Quand des parents voit leur fille répondre à un homme en public, il y a de grandes chances qu’ils la retirent de l’école.   

« Beaucoup de filles sont retirées de l’école car les parents ont peur que le harcèlement de rue entache l’honneur de la famille », explique Dr Jacinthe Ibrahim, responsable de programme à Plan International Egypte.  
« Ils ont peur qu’elles ne trouvent pas de mari. Cela peut les pousser à faire taire leur fille si elles ont été harcelées ou même violées. » 

Par ailleurs, les plaintes déposées n’aboutissent presque jamais. Bien que le harcèlement sexuel soit puni en Egypte depuis 2014, les cas comme celui de Rania Fahmy où les auteurs sont traduits en justice sont rares. 

De plus, une femme sur dix interrogée par l’ONU déclare avoir été harcelée par le policier à qui elle avait demandé de l’aide. La plupart des filles et des femmes préfèrent donc garder le silence.

Faire que les choses changent

Les filles et les femmes Égyptiennes ont le droit d’être en sécurité et dignes dans la rue, comme les hommes.

Le projet de Plan International pour rendre les villes plus sûres au Caire a pour but de transformer les quartiers en lieux sûrs où les filles sont respectées et peuvent aller à l’école ou au travail sans crainte de violence ou de harcèlement

1 000 filles en ont bénéficiées depuis 2015. Elles disposent d’une plate-forme pour discuter des problèmes auxquels elles sont confrontées. Elles peuvent ensuite dialoguer avec les autorités grâce à des réunions régulières et contribuer au développement de leur quartier.
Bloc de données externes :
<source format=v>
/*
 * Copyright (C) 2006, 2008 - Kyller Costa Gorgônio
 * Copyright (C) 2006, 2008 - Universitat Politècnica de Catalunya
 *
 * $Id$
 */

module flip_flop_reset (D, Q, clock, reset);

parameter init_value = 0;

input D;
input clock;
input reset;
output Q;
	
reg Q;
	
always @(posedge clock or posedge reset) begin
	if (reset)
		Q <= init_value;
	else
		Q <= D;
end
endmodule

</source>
Les filles et les femmes s’expriment plus facilement quand elles savent qu’elles sont prises au sérieux. 

Les parents doivent faire passer la sécurité, le bien-être et la scolarité de leur fille avant l’honneur familial. Les hommes doivent aider les filles dans la rue si elles sont victimes d’agression. 
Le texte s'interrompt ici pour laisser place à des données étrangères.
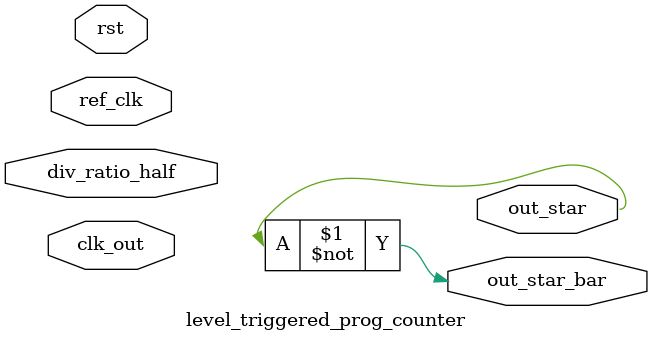
<source format=sv>
module level_triggered_prog_counter (
    input clk_out,
    input [5:0] div_ratio_half,
    input ref_clk,
    input rst,
    output reg out_star,
    output reg out_star_bar
);

logic [5:0] osc_clk_count;

assign out_star_bar = ~out_star;
assign asyn_reset_div_ratio_half = div_ratio_half + 1'b1;



// 

// To be filled with a small FSM

//  








endmodule
</source>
Il faut un système judiciaire fiable, augmenter le nombre de policières dans la rue et former davantage d’agents pour qu’ils sachent comment gérer les victimes de harcèlement avec les soins qu’elles méritent.

Les filles et les femmes doivent pouvoir compter sur les postes de police sûrs et savoir que les agents qui ne respectent pas les règles seront punis par la loi.

Le cas de Rania Fahmy montre qu’elles peuvent défendre leurs droits. La jeune femme a reçu beaucoup de messages de soutien sur les médias sociaux. Preuve d’un soutien croissant pour ceux qui s’expriment.

Pourtant, la plupart des filles ne peuvent pas le faire seules. Soutenons-les.